Not sure how or why Shane O'Brien ended up on here, but hey, if the 'algorithm' says O'Brien should be there, I'm leaving him there.
For the sake of projecting the future, however, some cuts to this list had to be made. Since we are looking ahead, we can't rightfully use players whose season is similar to Yandle's being this season. On top of that, we needed players with enough future data to take a look down the line to what we may be able to expect from Yandle as he enters his thirties. Thus, from the list above, the focus was put on to Markov, Morris, Liles, Campbell, Keith, and Streit.
The first step here after gaining this list of similar players was to map out how their careers looked in terms of 5v5 point production, paced over 82 games.
We can see that roughly past age 30, a lot of these guys tended to hover around the 20 point mark in terms of 5v5 play. If you're thinking like me, you're thinking that's really not that many points. I agree. Last season, 35 d-men would go on to record over 20 points 5v5, and only 5 of those d-men were 30 or older (Wideman, Daley, Giordano, Keith, Streit). With that in mind, these numbers actually make a bit of sense.
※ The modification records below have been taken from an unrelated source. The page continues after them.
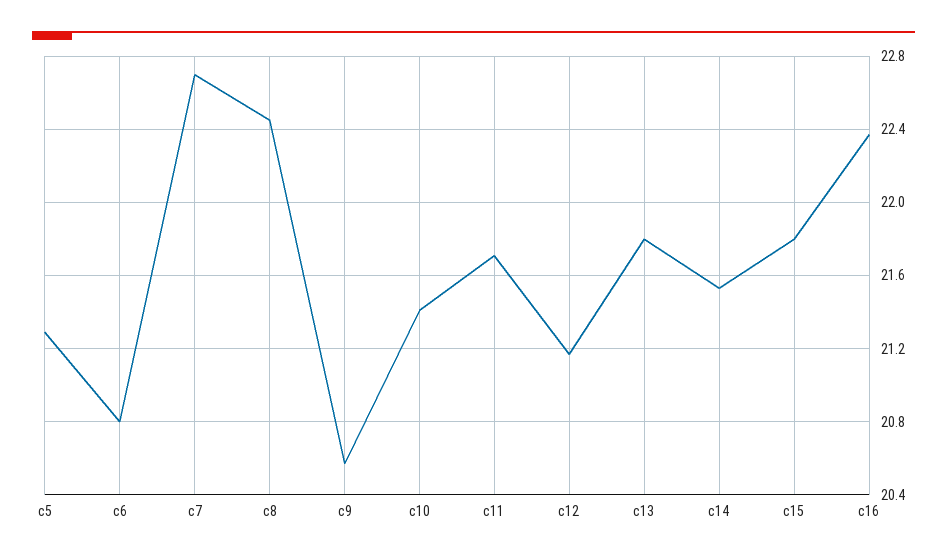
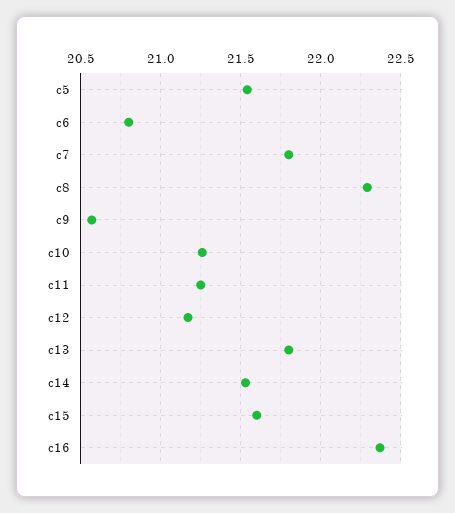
c5: 21.3 -> 21.55
c7: 22.7 -> 21.8
c8: 22.45 -> 22.3
c10: 21.4 -> 21.25
c11: 21.7 -> 21.25
c15: 21.8 -> 21.6

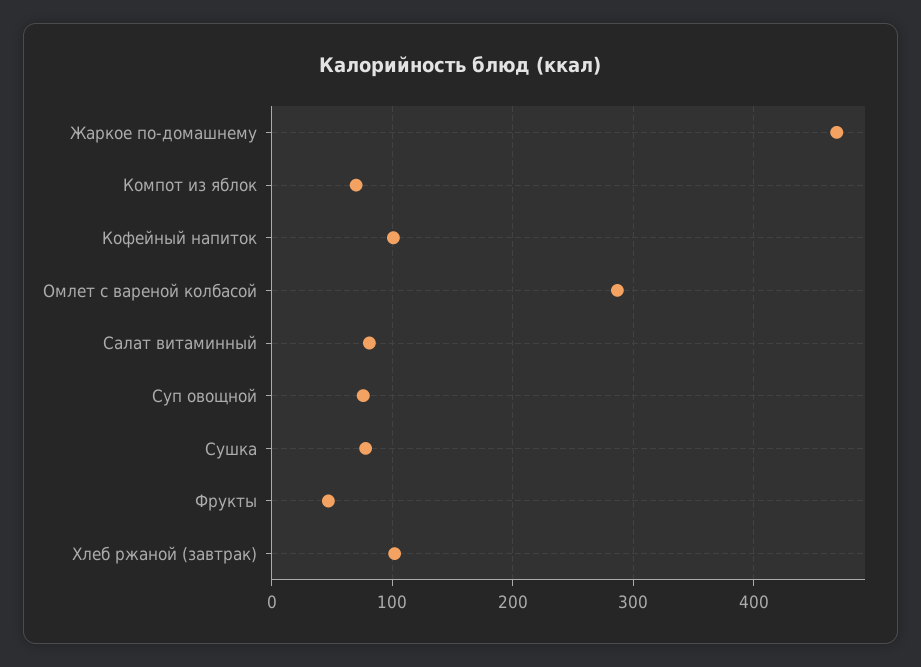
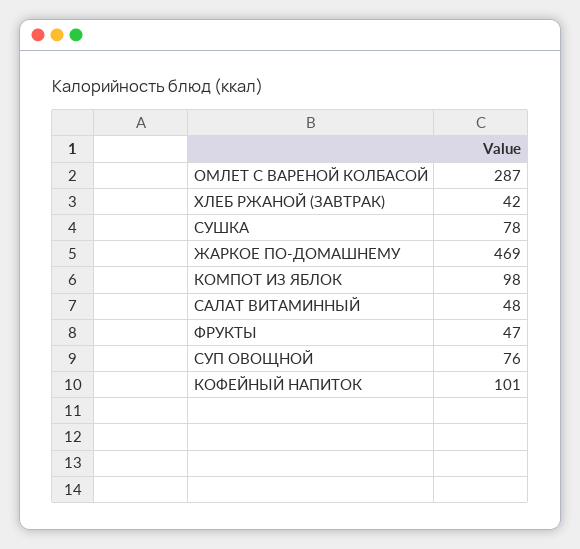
Компот из яблок: 70 -> 98
Салат витаминный: 80 -> 48
Хлеб ржаной (завтрак): 100 -> 42

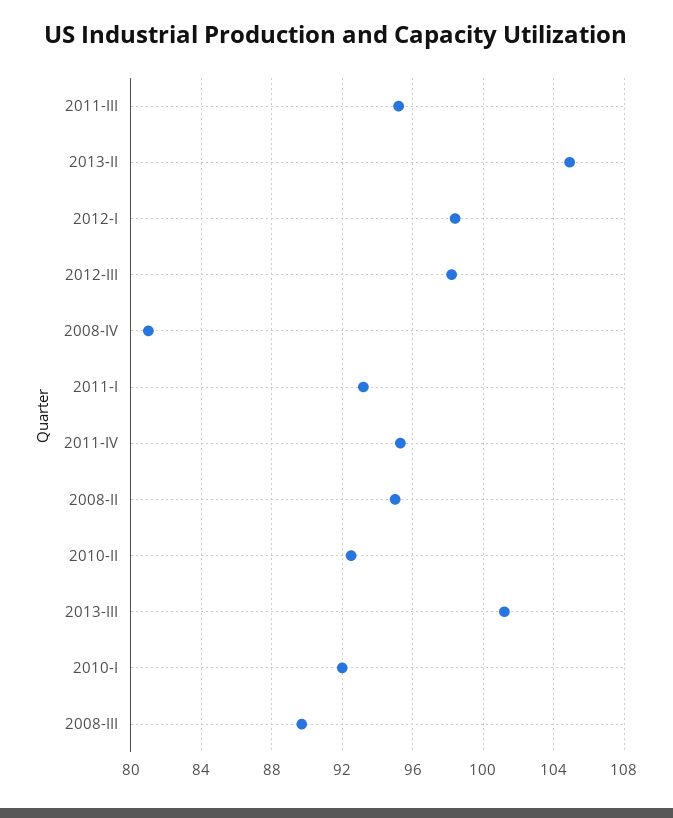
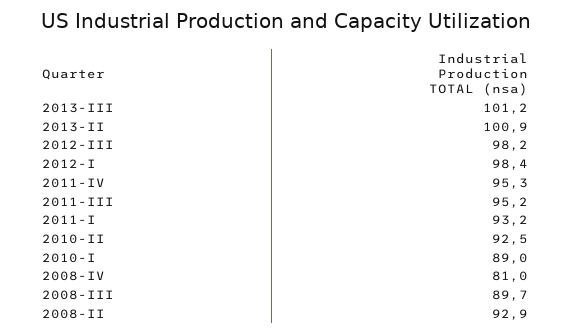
2013-II: 105 -> 100.9
2008-II: 95 -> 92.9
2010-I: 92 -> 89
Some of these guys also found themselves getting paid on the UFA market. Here, we can see their AAV mapped over time
Finally, if we add all these data points to the same chart, and add a smoothed line on top of it, we can see where the expected AAV per season is.
Truth is, despite that they aren't normally near the top of the league in 5v5 scoring, GMs have not been shy about paying d-men entering the free agent market at age 30. Couple that with the fact that Yandle has had three very good years recently, stays healthy, and is helping carry the Rangers power play, he could be looking at a contract much closer to Campbell's than anyone else here.
Yandle also compares quite well to Duncan Keith, as we've seen, but I can't imagine a GM inking Yandle to a thirteen-year deal this off-season. In the first seven years of Keith's deal, perhaps one more year than Yandle will get, Keith's AAV is $7.536 million.
Is the Wade Redden 6 year, $39 million deal really that out of the question for Yandle? No way.
And, judging by the above, we can see that NHL GMs truly are not shy about throwing money at defensemen, again, especially those that can generate offense and log heavy minutes consistently.
A true shame for the Rangers that they currently have $11.2 million of cap dollars tied up in unmovable deals for d-men who probably don't deserve them at this point. But hey, that's the pain of the NMC.